ASSIGNMENT: Determine how many lines below contain the word "pixels", then write that number by itself.

RECORD EXTRACTS:

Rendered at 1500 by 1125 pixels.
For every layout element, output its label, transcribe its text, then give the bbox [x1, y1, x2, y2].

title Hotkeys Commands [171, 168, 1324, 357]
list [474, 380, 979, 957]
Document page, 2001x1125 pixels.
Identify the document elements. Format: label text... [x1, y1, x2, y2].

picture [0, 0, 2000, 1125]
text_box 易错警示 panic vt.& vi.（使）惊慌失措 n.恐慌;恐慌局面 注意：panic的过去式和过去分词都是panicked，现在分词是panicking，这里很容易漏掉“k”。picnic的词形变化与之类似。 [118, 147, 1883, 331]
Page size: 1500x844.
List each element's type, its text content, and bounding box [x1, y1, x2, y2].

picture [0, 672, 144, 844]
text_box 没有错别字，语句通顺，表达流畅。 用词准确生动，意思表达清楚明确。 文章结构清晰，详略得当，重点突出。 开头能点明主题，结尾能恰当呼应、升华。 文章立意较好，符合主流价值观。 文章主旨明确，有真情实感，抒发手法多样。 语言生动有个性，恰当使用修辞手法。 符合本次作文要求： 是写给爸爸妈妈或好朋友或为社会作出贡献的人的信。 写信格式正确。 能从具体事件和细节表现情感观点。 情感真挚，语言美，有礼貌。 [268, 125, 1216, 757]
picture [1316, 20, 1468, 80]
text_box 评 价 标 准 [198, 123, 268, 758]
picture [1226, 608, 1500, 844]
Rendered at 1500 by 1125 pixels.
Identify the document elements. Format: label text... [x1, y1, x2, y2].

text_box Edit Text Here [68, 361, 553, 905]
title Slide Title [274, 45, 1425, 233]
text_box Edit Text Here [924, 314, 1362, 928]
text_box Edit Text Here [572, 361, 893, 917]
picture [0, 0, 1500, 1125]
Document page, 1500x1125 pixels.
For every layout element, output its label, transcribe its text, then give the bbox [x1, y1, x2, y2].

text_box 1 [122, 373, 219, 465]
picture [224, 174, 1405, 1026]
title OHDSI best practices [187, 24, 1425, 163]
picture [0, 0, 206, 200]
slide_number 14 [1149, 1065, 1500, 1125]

SOLVED PROBLEM: 4